No Brasil, já há legislações em alguns setores que utilizam critérios
próximos aos que a Altercom defende. Como na compra de alimentos para a
merenda escolar, onde se estabeleceu um percentual para a agricultura
familiar. Ou como na lei do audiovisual, onde há também critérios
regionais para distribuição dos recursos.
Mas não fosse só essa distorção que vem prevalecendo a partir da
interpretação da norma publicada no final de 2009, nos últimos tempos um
outro componente passou a fazer parte do rol de critérios para o que se
convencionou chamar de mídia técnica.
A nova gestão da Secom estabeleceu uma regra de categorização dos
veículos. Regra que não é clara e que nem foi publicizada, mas que,
segundo alguns agentes da publicidade nos ministérios e empresas
públicas, tem levado a Secom-PR a rejeitar várias sugestões de
programação em veículos. O argumento seria o de que se o órgão vier a
fazer publicidade num veículo teria de fazer nos outros da categoria a
que ele pertence. Quem está pagando o preço dessa categorização
novamente têm sido as pequenas empresas.
Do ponto de vista prático, a partir do momento em que esse critério
de categorização passou a ser usado, quase todas as pequenas empresas
representadas pela Altercom tiveram sua receita de publicidade via Secom
reduzida. Em alguns casos, houve uma diminuição de quase 50% de 2011
para 2012 e sem que o veículo tivesse diminuído seu alcance.
É disso que se trata quando se fala que houve mudança de rota nos
investimentos de publicidade governamental. É disso que reclamam
diretores de muitos produtos de comunicação.
Enfim, parece um debate técnico. Mas não é somente técnico. Parece um
debate político. Mas também não é somente político. É também um debate
sobre o país que desejamos construir. A pluralidade informativa de um
lugar está diretamente conectada à sua qualidade democrática. E hoje o
Brasil tem aberto mão de melhorar sua democracia em nome de um
mercadismo pouco eficaz e, além de tudo, injusto.

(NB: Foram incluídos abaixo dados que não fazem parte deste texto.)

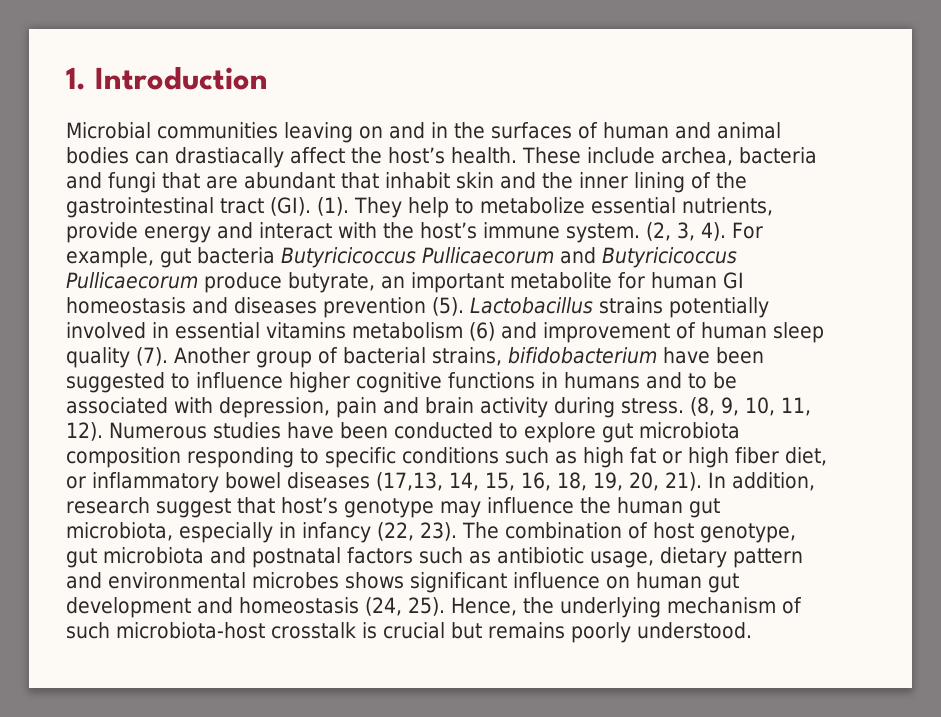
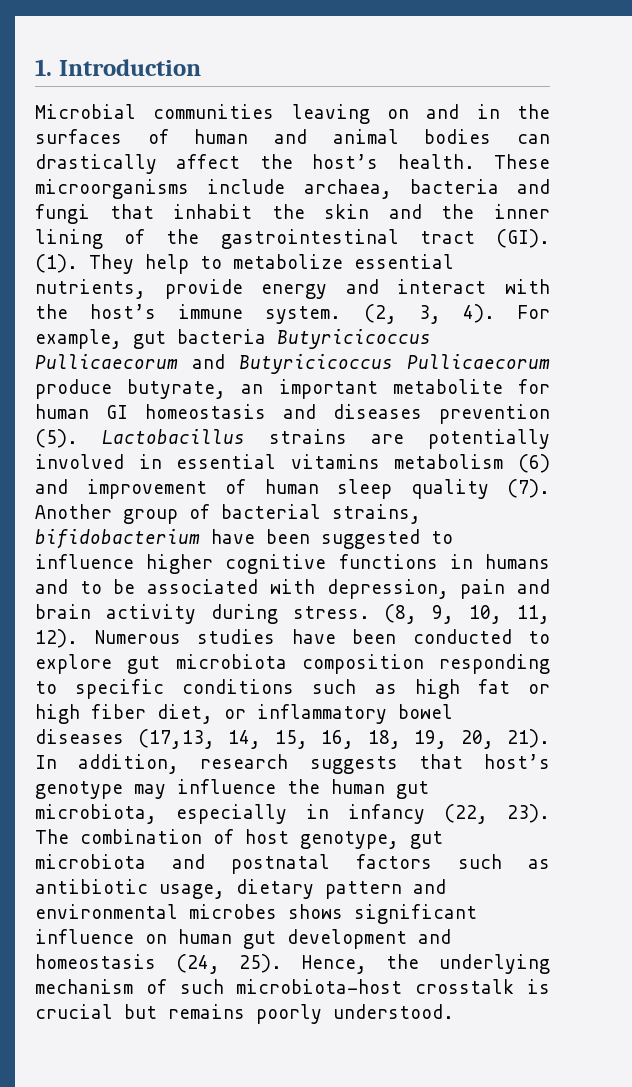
[175,147,284,168] drastiacally -> [35,154,157,174] drastically
[587,147,733,166] include archea, -> [35,179,392,199] microorganisms include archaea,
[206,172,450,189] are abundant that inhabit -> [173,204,305,219] inhabit the
(663, 305) none -> [371,434,404,444] are
[156,498,231,518] suggest -> [309,756,398,774] suggests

A Folha de S. Paulo (vejam bem, a Folha) registrou em
recente matéria que 70% das verbas da Secom no período do governo Dilma
foram destinadas a apenas 10 veículos. Os outros milhares de veículos
ficaram com apenas 30%. Certamente desses, muitos ainda eram grandes
empresas. Se a concentração em outros setores no Brasil é absurda, na
comunicação ela é indecente. E isso também guarda relação com a
distribuição das verbas públicas de publicidade.
PS: Este texto segue assinado porque não representa só a opinião do blogueiro, mas do representante da entidade. E foi produzido a partir da demanda de alguns filiados na Altercom.